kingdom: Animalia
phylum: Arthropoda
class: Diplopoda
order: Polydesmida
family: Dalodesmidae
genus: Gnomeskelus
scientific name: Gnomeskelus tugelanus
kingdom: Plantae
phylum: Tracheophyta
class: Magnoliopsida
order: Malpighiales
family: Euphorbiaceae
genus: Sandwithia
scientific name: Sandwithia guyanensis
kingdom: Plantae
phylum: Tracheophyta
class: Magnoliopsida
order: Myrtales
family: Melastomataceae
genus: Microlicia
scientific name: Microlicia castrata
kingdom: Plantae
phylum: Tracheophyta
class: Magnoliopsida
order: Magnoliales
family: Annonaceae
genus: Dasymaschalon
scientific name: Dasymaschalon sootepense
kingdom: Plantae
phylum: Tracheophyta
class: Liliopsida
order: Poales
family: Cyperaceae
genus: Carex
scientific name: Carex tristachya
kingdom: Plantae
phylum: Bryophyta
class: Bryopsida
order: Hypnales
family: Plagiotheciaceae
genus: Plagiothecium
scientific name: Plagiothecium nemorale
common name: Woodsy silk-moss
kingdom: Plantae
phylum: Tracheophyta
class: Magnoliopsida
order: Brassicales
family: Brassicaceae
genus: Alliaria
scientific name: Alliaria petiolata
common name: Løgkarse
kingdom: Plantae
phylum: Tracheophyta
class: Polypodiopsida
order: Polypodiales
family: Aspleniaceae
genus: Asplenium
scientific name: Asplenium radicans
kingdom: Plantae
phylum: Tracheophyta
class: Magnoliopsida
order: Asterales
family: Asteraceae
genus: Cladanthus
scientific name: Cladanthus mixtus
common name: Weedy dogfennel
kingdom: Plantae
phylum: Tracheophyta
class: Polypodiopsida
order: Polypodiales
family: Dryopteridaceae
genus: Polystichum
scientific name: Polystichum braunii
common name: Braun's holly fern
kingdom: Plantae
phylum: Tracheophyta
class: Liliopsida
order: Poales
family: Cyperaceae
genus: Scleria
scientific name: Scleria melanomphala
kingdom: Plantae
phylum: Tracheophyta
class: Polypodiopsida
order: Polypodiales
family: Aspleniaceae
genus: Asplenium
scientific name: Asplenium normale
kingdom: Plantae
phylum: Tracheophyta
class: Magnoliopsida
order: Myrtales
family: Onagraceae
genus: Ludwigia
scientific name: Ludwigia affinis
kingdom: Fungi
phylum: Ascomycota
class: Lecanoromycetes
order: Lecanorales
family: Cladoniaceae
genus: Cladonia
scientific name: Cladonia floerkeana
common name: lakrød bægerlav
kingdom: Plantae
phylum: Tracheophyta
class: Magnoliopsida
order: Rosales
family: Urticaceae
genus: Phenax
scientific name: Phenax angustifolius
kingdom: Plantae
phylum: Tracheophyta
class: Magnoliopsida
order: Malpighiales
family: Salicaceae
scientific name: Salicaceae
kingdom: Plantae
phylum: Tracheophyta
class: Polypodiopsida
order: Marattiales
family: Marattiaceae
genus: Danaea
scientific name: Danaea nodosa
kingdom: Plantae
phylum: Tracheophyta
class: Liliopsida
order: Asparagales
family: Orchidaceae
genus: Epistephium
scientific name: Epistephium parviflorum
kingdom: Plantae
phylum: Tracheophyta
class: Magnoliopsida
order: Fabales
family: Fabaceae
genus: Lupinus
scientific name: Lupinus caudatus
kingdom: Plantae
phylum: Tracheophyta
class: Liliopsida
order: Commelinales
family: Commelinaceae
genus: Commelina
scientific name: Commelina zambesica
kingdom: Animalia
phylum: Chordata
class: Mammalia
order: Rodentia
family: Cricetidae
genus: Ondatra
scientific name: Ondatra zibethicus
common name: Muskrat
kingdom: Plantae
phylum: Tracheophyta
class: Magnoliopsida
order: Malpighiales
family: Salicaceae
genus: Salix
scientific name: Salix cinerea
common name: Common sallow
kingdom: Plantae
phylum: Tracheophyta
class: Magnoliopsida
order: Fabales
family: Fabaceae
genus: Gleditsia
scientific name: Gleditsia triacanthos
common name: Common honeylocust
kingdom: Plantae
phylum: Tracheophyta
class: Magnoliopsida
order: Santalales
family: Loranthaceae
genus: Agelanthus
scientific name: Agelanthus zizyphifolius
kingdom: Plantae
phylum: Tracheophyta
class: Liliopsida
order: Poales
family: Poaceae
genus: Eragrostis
********************
Reproduce, word for word, the lines from the one containing "common name: Common sallow" through the one containing "scientific name: Agelanthus zizyphifolius", including both of those lines.

= THE REPLY =
common name: Common sallow
kingdom: Plantae
phylum: Tracheophyta
class: Magnoliopsida
order: Fabales
family: Fabaceae
genus: Gleditsia
scientific name: Gleditsia triacanthos
common name: Common honeylocust
kingdom: Plantae
phylum: Tracheophyta
class: Magnoliopsida
order: Santalales
family: Loranthaceae
genus: Agelanthus
scientific name: Agelanthus zizyphifolius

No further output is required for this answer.